● EXERCISE: Print word for word the part of the SQL Server post below that starts with "The benefit is" and goes on through "a system object.".

● QUOTED PASSAGE:
# # #

It is an open secret that in SQL Server, we can “create a system object” by using an undocumented stored procedure sp_MS_marksystemobject as explained here.

The benefit is that when you put a SP in the [master] database and mark it as system object, this SP can then be accessed in any other databases without using three-part naming convention.

I recently tried to create a CLR stored procedure and put it into [master] and mark it as system object, but I find this is NOT doable, while on the other hand, a pure T-SQL stored procedure has no problem being marked as a system object.

Here are the two simple examples just for proof purpose , 1st is a pure T-SQL.

use master
drop proc dbo.sp_Test;
go
create proc dbo.sp_Test --(@db sysname) 
as
begin
print 'Hello World'
end
go
exec sp_ms_marksystemobject 'dbo.sp_Test'
go

and the 2nd is C# code for CLR stored procedure

using System;
using Microsoft.SqlServer.Server;
public partial class StoredProcedures
{
    [Microsoft.SqlServer.Server.SqlProcedure(Name = "sp_test2")]
    public static void sp_test2()
    {
        SqlContext.Pipe.Send("Hello World" + Environment.NewLine);
    }
}

After deploy to [master] database as [dbo].[sp_test2], and run

use master
exec sp_MS_marksystemobject 'dbo.sp_test2';
go

Now if I run the following code in [TempDB], everything is fine though sp_test is actually in the [master] database not [TempDB]

image

However, if I run sp_test2, there will be an error

image

But if I use three-part name convention to run sp_test2 as shown below, everything will be fine just as expected

image

If I check the property of the two SPs

use master
select name, type, type_desc, is_ms_shipped 
from sys.procedures
where name in ('sp_test', 'sp_test2')
select [sp_test]=OBJECTPROPERTYEX(object_id('sp_test'), 'ismsshipped'), 
[sp_test2]=OBJECTPROPERTYEX(object_id('sp_test2'), 'ismsshipped')

I will get the following result:

image

This is an interesting finding, and I think I’d better blog it here for my own reference.

This has been tested in SQL Server 2016 Developer Edition.

# # #

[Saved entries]

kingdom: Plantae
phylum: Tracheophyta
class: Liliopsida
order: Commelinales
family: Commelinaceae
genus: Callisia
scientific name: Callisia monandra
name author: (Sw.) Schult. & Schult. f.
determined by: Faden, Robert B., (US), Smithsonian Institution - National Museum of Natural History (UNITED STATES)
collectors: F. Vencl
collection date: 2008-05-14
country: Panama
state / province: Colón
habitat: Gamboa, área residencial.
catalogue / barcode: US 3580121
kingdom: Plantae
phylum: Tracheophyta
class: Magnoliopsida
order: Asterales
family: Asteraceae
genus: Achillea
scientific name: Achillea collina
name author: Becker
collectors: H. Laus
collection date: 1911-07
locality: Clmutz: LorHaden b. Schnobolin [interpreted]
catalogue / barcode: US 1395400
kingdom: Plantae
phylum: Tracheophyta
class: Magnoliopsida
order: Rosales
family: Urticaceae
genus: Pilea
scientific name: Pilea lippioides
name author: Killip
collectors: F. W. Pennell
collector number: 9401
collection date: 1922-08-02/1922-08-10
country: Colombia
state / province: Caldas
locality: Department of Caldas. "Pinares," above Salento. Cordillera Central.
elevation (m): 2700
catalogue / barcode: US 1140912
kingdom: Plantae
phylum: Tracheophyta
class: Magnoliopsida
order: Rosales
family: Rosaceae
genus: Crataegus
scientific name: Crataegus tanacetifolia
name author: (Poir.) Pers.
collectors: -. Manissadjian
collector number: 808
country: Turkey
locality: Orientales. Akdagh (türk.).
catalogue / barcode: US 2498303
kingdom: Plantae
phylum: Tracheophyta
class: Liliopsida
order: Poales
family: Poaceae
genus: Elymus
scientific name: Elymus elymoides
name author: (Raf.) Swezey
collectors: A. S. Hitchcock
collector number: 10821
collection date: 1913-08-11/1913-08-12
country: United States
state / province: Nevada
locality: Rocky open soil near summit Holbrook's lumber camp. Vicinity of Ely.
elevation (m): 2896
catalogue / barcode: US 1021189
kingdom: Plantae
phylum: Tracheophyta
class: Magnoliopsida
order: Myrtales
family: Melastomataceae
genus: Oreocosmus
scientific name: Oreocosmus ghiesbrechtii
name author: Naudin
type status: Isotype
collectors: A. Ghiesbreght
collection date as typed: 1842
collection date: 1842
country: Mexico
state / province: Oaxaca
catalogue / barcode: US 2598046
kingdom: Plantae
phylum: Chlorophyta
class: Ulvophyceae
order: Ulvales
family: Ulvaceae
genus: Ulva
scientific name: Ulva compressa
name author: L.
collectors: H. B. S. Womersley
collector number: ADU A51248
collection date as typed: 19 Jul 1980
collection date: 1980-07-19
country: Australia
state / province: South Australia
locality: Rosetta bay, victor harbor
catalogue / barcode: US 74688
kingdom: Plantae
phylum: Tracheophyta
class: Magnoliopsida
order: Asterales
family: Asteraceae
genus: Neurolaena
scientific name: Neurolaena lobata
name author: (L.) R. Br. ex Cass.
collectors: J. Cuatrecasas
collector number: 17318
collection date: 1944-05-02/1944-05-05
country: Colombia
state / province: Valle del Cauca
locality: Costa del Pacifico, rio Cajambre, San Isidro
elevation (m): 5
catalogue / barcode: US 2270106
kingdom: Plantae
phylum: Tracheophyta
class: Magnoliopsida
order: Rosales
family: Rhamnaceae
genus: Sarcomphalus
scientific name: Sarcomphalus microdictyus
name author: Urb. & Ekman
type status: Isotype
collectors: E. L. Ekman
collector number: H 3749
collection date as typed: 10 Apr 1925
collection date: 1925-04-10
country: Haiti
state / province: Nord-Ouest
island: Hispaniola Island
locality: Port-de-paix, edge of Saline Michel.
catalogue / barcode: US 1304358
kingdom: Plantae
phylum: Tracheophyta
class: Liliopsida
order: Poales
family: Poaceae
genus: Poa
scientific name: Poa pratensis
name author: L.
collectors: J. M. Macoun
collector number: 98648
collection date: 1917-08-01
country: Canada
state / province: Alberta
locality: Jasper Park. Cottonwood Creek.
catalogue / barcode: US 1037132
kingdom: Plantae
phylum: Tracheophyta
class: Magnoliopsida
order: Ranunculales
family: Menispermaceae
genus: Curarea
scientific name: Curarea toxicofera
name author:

# # #

● EXERCISE RESULT:
The benefit is that when you put a SP in the [master] database and mark it as system object, this SP can then be accessed in any other databases without using three-part naming convention.

I recently tried to create a CLR stored procedure and put it into [master] and mark it as system object, but I find this is NOT doable, while on the other hand, a pure T-SQL stored procedure has no problem being marked as a system object.